Tickets for the Jan. 21 inaugural ceremonies, which are meant to be free and are marked with the phrase "Not for Sale," were being offered online, in some cases for thousands of dollars, according to a news release yesterday from the joint congressional committee overseeing the inauguration.
Schumer, the committee's chairman, had asked eBay and Craigslist to block the sales.
"This year's presidential inaugural ceremonies are not for sale," Schumer said in a statement. "EBay and Craigslist are doing the right thing in stopping the sale of scalped tickets to one of our nation's most sacred events." EBay, operator of the world's largest online marketplace, will enforce a policy prohibiting the ticket listings on its site. The company's StubHub ticket unit already bans the practice.
"The tickets that were up for sale for President Obama's inauguration have been removed from EBay," Amanda Christine Miller, a company spokeswoman, said in an email.
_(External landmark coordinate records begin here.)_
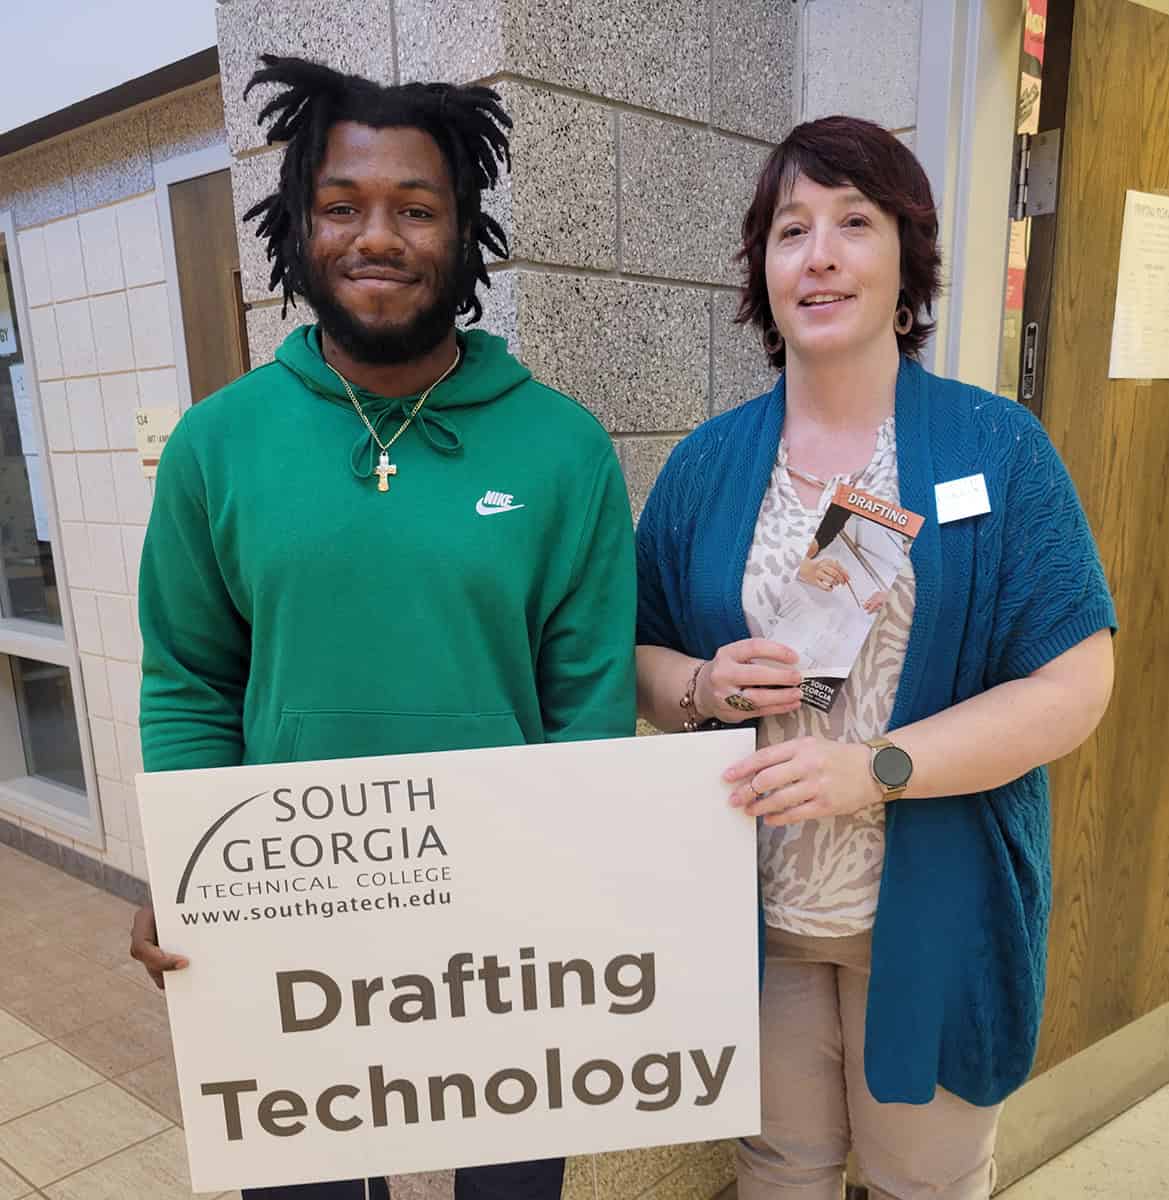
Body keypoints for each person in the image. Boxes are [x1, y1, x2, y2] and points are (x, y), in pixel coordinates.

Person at [128, 56, 635, 1200]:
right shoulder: (220, 445)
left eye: (415, 208)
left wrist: (589, 888)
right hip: (292, 911)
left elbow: (589, 696)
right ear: (296, 224)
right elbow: (191, 683)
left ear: (463, 233)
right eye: (343, 205)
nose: (378, 236)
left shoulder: (562, 448)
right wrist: (192, 869)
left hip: (509, 932)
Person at [634, 116, 1115, 1200]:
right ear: (761, 271)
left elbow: (1074, 682)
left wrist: (875, 767)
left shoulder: (993, 449)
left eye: (854, 222)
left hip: (933, 902)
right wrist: (702, 686)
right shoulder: (709, 464)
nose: (820, 254)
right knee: (777, 1170)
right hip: (755, 911)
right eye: (790, 228)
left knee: (924, 1183)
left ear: (905, 259)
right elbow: (632, 650)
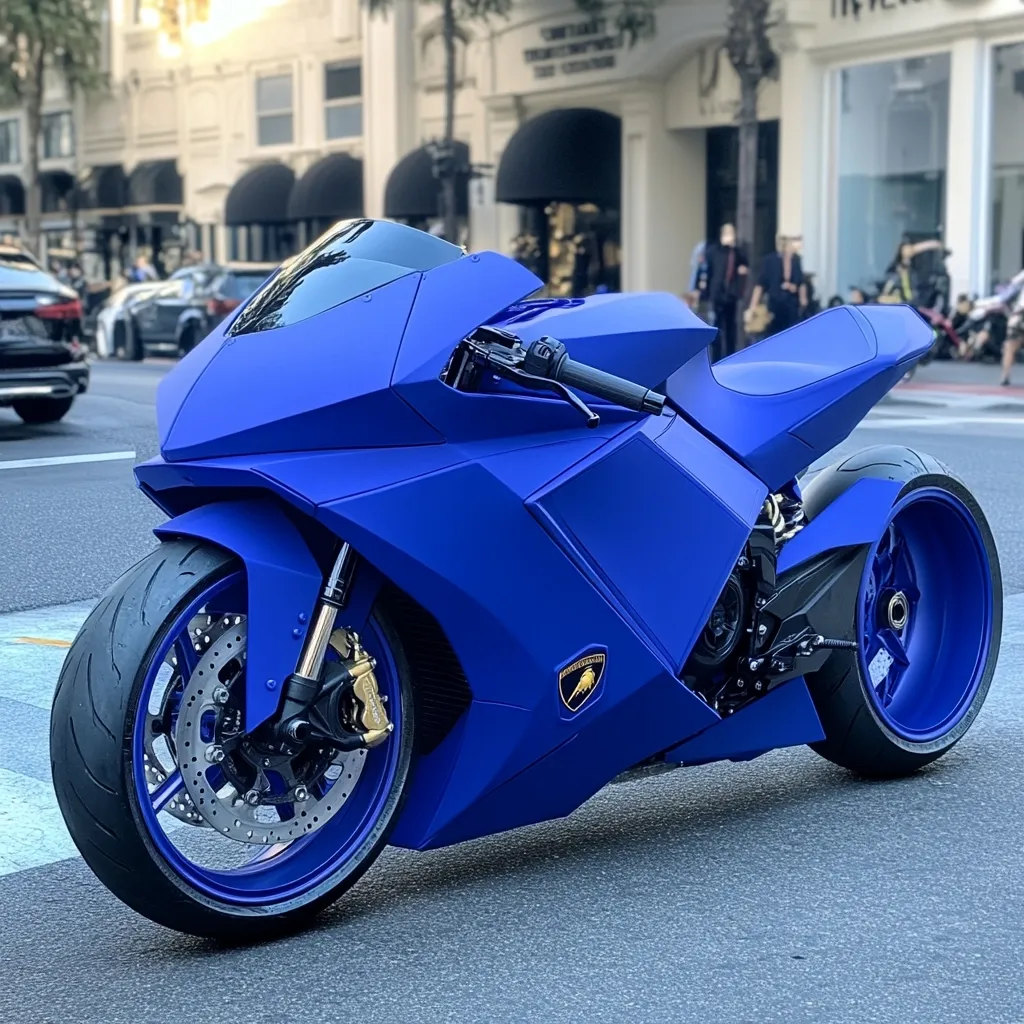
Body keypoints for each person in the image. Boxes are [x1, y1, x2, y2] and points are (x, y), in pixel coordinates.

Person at [747, 235, 806, 338]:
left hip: (791, 303)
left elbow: (801, 282)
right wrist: (753, 306)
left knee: (791, 332)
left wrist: (803, 299)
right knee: (773, 333)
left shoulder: (795, 260)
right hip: (775, 303)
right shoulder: (769, 261)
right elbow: (761, 285)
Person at [705, 223, 748, 357]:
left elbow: (745, 263)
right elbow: (709, 271)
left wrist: (734, 248)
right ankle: (716, 355)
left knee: (731, 326)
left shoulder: (736, 252)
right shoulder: (714, 251)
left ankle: (730, 354)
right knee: (717, 325)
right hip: (717, 293)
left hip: (731, 294)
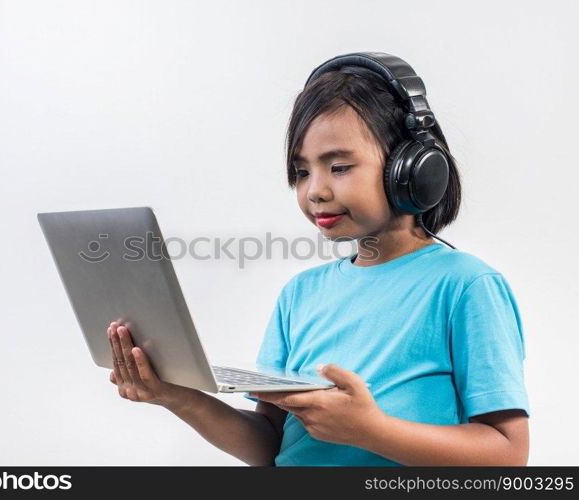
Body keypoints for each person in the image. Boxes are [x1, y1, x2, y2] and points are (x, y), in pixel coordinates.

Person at [106, 55, 530, 466]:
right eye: (302, 172)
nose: (315, 191)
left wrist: (370, 430)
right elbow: (269, 445)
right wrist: (176, 394)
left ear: (413, 169)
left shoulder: (466, 286)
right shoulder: (300, 294)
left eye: (340, 167)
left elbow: (508, 454)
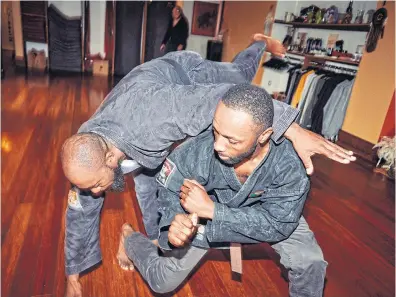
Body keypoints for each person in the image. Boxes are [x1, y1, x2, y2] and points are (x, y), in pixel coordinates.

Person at [61, 34, 354, 297]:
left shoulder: (159, 116)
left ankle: (259, 42)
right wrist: (72, 276)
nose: (97, 193)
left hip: (185, 76)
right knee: (151, 188)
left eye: (98, 185)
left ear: (111, 158)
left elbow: (223, 100)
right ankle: (151, 242)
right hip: (137, 123)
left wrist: (294, 129)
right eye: (93, 185)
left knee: (239, 78)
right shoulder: (87, 152)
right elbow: (80, 210)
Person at [118, 84, 327, 297]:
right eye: (216, 131)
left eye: (232, 140)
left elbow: (278, 224)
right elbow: (168, 185)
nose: (218, 145)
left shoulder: (290, 164)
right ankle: (129, 238)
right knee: (162, 281)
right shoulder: (200, 150)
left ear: (263, 136)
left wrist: (214, 211)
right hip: (204, 212)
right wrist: (175, 221)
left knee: (310, 262)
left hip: (270, 212)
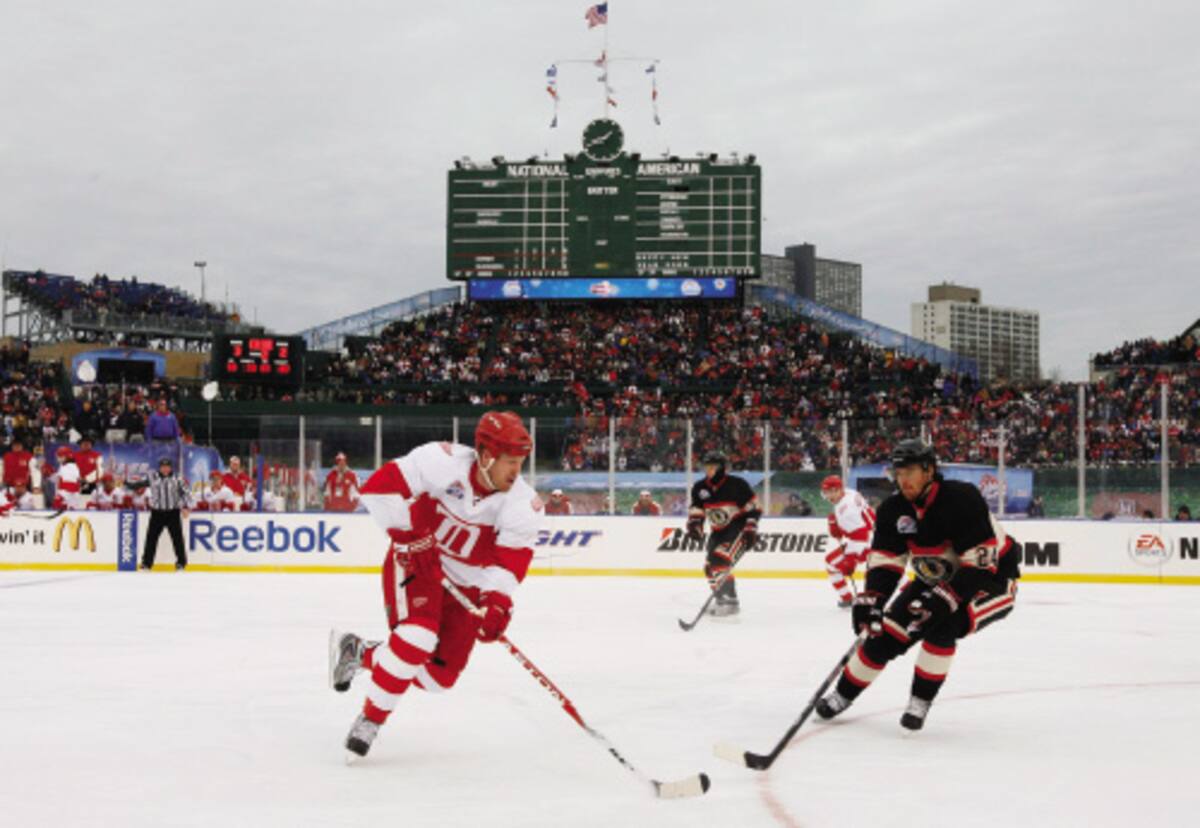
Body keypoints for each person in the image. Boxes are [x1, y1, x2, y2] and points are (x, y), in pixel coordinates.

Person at [328, 411, 542, 761]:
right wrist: (410, 539)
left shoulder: (523, 503)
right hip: (416, 563)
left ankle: (359, 652)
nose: (516, 471)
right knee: (417, 638)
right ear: (486, 456)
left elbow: (510, 561)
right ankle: (371, 719)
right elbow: (379, 490)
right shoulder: (441, 462)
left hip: (467, 585)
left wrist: (497, 602)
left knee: (437, 678)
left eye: (520, 462)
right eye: (510, 462)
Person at [815, 439, 1021, 731]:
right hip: (934, 577)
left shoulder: (962, 498)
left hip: (993, 579)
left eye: (910, 471)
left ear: (929, 470)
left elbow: (980, 564)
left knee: (943, 625)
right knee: (882, 635)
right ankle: (842, 695)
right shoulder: (892, 509)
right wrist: (871, 599)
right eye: (899, 473)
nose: (903, 480)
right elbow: (886, 562)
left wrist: (945, 597)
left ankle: (919, 702)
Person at [686, 451, 761, 618]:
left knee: (720, 559)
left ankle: (731, 601)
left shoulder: (737, 484)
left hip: (738, 529)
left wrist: (750, 527)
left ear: (722, 468)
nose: (709, 470)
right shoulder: (700, 488)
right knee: (709, 568)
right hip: (717, 531)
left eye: (713, 467)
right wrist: (695, 525)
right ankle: (721, 599)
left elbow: (754, 507)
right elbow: (697, 509)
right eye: (707, 467)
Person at [820, 474, 876, 609]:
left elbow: (860, 535)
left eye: (828, 492)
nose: (827, 496)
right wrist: (837, 526)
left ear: (837, 490)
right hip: (876, 535)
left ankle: (847, 598)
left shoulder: (847, 510)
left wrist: (851, 558)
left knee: (832, 564)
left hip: (867, 541)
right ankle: (912, 593)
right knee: (887, 568)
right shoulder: (849, 493)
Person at [140, 457, 192, 571]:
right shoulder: (153, 477)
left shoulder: (177, 478)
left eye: (167, 466)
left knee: (177, 539)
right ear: (159, 467)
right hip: (157, 512)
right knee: (151, 538)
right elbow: (139, 484)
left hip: (173, 512)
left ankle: (181, 563)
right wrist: (126, 483)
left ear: (170, 467)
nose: (165, 469)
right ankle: (146, 563)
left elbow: (187, 493)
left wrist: (186, 506)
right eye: (163, 467)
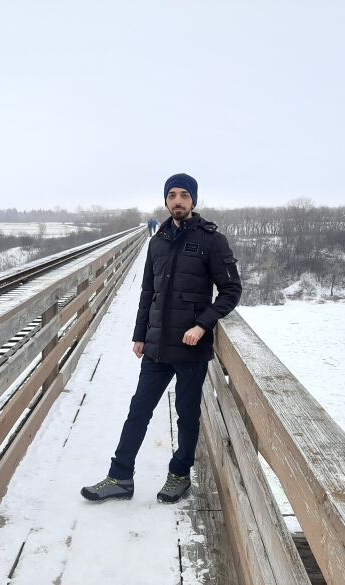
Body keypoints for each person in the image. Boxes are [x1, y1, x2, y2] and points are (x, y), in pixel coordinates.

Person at [81, 173, 242, 503]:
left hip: (190, 346)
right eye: (172, 195)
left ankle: (179, 474)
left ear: (193, 201)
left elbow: (231, 290)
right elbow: (148, 292)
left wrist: (203, 326)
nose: (178, 200)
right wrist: (140, 335)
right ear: (166, 201)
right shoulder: (158, 241)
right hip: (156, 346)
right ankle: (120, 477)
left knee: (186, 415)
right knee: (138, 411)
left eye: (184, 194)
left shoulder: (212, 240)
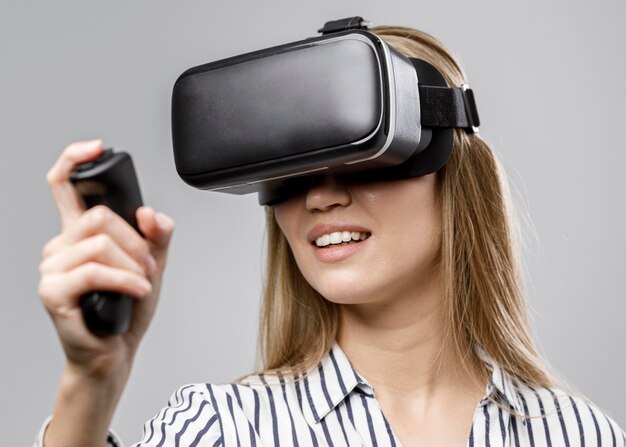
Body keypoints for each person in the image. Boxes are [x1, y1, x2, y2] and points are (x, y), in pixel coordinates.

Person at [35, 25, 625, 447]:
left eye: (366, 154)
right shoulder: (223, 429)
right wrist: (91, 381)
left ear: (449, 166)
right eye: (292, 173)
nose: (320, 196)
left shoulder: (579, 434)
The listings violate the company's ticket policy, she said.
Employees of Craigslist, which hosts online classified ads, will monitor the site and remove ticket listings, according to the inaugural committee release.
Officials at Craigslist didn't immediately respond to a request for comment.
The tickets permit access to areas closest to the west front of the U.S. Capitol, where Obama will be sworn in, said Matt House, a spokesman for the congressional inaugural committee. A total of 250,000 are being distributed to the Obama administration, Congress and the Supreme Court, with most going to members of Congress who can give them to constituents, he said.
The public can view the inauguration from other spots without a ticket.
An estimated 1.8 million people watched Obama take the oath of office in 2009. Officials predict the crowd this year may be less than half that.